• What is required:
In the forum thread below on measuring chess engine search speed, which tasks are named as ones where different algorithms can be compared speedwise by nodes/sec?

• Selected text:
*** Block opens ***

Bitboards ?: C# vs C++

Chessnut1071 · Post by **Chessnut1071** » Thu Nov 18, 2021 11:27 pm

hgm wrote: ↑Thu Nov 18, 2021 11:04 pm Nothing. But the first doesn't really give you much information. Because there is no meaningful definition for when a search is finished. You can continue it forever, and while you do the number of nodes keeps growing. You can determine the time needed to complete a certain depth, but in the face of reductions and extensions depth is an ill-defined concept as well. You can determine how much time it needs to solve a given problem (like mate, or gaining a piece), but for a given search this would depend enormously on the problem at hand, and what will be very fast in one position will be excedingly slow in another. So you would have to average over many positions, and then make sure these positions are a representative example of what you would encounter in games. And weight them by importance. That boils down to actually playing games, and measuring Elo from the results. Attempts to take shortcuts on this, e.g. by optimizing speed for solving a test suite, almost universally backfire, and the better you are at solving, the lower the Elo usually goes.

Comparing nodes/sec on similar trees (from the same test position) is easy, though. It can be used to directly compare different algorithms for the same tasks (move generation, move sorting, updating the game state, evaluation) speedwise.

"'.... But the first doesn't really give you much information. Because there is no meaningful definition for when a search is finished....."

I think you missed my point of using deep ply mate-in-x puzzles. The search is terminated and finished. It doesn't go on forever like a game, which is exactly the reason for using known ending solutions. I also contend that there is no better method of checking the accuracy of your engine.

hgm · Post by **hgm** » Thu Nov 18, 2021 11:38 pm

But checkmate is not a representative task for what an engine has to do to to win a game. In most positions of a game the checkmate cannot be seen, and in positions where checkmates can be seen, games are almost always already decided. Optimizing engines by the speed at which they find checkmates, would lead to excessively weak engines. For one, you would 'gain' by refraining from quiescence search.

*** Block closes ***

• Data supplied:
*** Block opens ***

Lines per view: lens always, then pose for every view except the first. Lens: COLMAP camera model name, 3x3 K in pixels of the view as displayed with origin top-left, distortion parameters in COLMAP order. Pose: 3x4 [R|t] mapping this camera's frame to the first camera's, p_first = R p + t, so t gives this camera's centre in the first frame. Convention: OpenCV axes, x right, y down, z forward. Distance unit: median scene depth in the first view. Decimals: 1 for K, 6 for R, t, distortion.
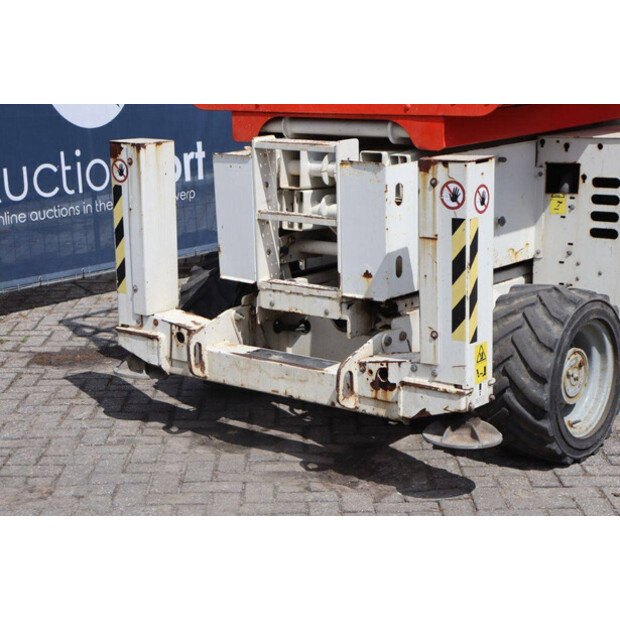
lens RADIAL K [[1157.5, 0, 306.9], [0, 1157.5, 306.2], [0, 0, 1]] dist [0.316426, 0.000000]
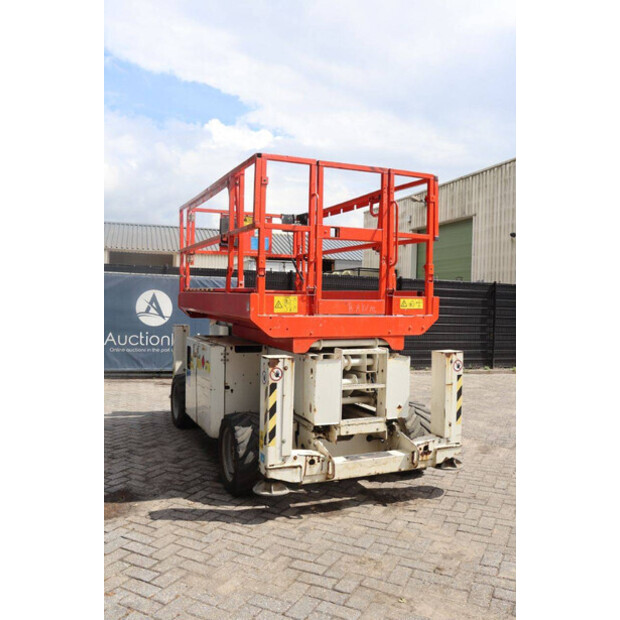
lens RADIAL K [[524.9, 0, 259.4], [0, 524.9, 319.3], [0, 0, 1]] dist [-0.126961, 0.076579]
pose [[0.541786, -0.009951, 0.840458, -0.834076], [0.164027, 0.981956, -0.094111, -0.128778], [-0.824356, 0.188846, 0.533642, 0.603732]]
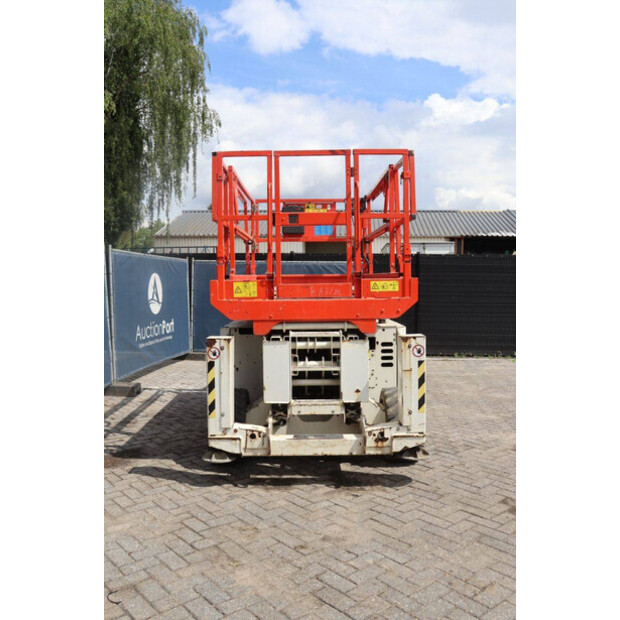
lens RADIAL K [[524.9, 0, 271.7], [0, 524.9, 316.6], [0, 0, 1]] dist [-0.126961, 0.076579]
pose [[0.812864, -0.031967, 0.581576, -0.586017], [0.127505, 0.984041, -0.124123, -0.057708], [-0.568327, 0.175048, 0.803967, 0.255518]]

*** Block closes ***
*** Block opens ***

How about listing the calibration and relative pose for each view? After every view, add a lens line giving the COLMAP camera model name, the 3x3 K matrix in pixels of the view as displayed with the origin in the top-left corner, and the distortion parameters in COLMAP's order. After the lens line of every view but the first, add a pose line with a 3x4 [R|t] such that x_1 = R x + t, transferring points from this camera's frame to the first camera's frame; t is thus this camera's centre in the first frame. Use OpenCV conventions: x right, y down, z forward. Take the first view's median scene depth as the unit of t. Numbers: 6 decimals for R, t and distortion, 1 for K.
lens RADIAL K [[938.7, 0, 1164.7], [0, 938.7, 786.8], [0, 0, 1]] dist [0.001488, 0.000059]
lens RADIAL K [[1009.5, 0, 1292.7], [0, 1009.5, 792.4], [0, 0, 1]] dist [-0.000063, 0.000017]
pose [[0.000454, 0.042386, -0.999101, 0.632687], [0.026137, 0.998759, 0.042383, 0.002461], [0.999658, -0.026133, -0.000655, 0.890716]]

*** Block closes ***

• The completed task:
- Move generation
- Move sorting
- Updating the game state
- Evaluation